The Livorno Olbia ferry route connects Italy with Sardinia and is currently operated by 2 ferry companies. The Moby Lines service runs up to 14 times per week with a sailing duration of around 6 hours 30 minutes while the Grimaldi Lines service runs up to 14 times per week with a duration from 8 hr.
So that’s a combined 28 sailings on offer per week on the Livorno Olbia route between Italy and Sardinia. Compare now and get the best fare at the time that you want to travel.
Prices shown represent the average one way price paid by our customers. The most common booking on the Livorno Olbia route is a car and 2 passengers.

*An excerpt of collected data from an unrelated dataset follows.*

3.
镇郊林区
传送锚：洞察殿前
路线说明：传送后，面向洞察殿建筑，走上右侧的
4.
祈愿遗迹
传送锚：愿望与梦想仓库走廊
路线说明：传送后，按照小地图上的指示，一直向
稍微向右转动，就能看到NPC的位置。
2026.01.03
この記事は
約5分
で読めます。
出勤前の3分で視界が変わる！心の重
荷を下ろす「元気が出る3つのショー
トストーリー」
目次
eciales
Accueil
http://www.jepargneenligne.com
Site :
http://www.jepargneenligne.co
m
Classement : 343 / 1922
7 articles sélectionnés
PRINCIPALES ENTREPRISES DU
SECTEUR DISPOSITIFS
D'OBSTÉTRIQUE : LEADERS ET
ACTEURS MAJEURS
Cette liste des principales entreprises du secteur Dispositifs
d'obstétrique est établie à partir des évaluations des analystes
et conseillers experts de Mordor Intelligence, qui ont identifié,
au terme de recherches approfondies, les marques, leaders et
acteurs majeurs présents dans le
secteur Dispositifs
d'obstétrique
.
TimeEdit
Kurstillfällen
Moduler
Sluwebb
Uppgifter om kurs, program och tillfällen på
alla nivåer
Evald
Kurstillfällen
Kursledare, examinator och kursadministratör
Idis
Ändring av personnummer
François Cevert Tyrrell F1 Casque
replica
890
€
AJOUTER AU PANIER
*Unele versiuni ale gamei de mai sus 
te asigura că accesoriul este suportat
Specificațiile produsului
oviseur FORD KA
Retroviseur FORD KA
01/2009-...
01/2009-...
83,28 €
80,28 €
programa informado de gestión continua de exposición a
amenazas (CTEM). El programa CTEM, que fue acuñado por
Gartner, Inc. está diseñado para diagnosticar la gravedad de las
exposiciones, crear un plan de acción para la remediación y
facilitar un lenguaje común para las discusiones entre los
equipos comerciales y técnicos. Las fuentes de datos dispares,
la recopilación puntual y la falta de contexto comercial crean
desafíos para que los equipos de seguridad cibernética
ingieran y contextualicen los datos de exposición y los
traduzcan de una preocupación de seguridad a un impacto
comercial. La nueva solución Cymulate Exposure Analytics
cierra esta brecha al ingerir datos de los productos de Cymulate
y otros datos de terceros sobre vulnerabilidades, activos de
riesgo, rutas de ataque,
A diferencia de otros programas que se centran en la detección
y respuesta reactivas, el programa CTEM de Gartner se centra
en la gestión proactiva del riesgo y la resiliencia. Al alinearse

The Italian city and port of Livorno lies in the Ligurian Sea on the western coast of Tuscany. Much of the original street layout and architecture has been retained in the New Venice area of the city. In this area visitors can see old bridges, narrow lanes, noblemen's houses and a network of canals that were used to connect its port to the city's warehouses. Also of interest are many fine examples of neo-classical buildings, museums, public parks and cultural institutions. Containing memorabilia, documents and operas by the composer Pietro Mascagni, who lived in the city, is the Museo Mascagnano and is well worth a visit. Organised by the Traditional Theatre of Livorno, some of Mascagni's operas are performed during the lyric music season.
The city's port is the third largest on Italy's west coast and provides many services and facilities including cargo handling and passenger services. The port's facilities include wheelchair ramps, toilets and shower facilities for passengers. There are also bars, restaurants, a conference centre, banks and a passenger information kiosk. From the port, there are ferry services to Bastia, Olbia, Golfo Aranci, Cagliari and Tunisia.
Olbia is an Italian city that is located in the north east of the island of Sardinia and its port received ferries from the Italian mainland and acts as a gateway to the Costa Smeralde and provides facilities and services for tourists. Olbia is not as appealing as Alghero or Cagliari but the old part of the city contains Roman Baths, an impressive granite church and a number of other historic buildings. Popular with tourists is the medieval Pisan Romanesque church which is hewn out of Galluren granite where, in the apse, there are two 13th century frescos with the one on the left depicting San Simplicio, the Patron Saint of Olbia. A popular festival in the city is the Festa di San Simplicio which is one of the city's biggest and is celebrated over three days in the middle of May.
Olbia's port is on an island linked to the town by a long causeway. Car ferries connect Olbia with mainland Italian destinations including Genoa and Civitavecchia, near Rome. Additional destinations are available from Golfo Aranci, a port to the north of Olbia.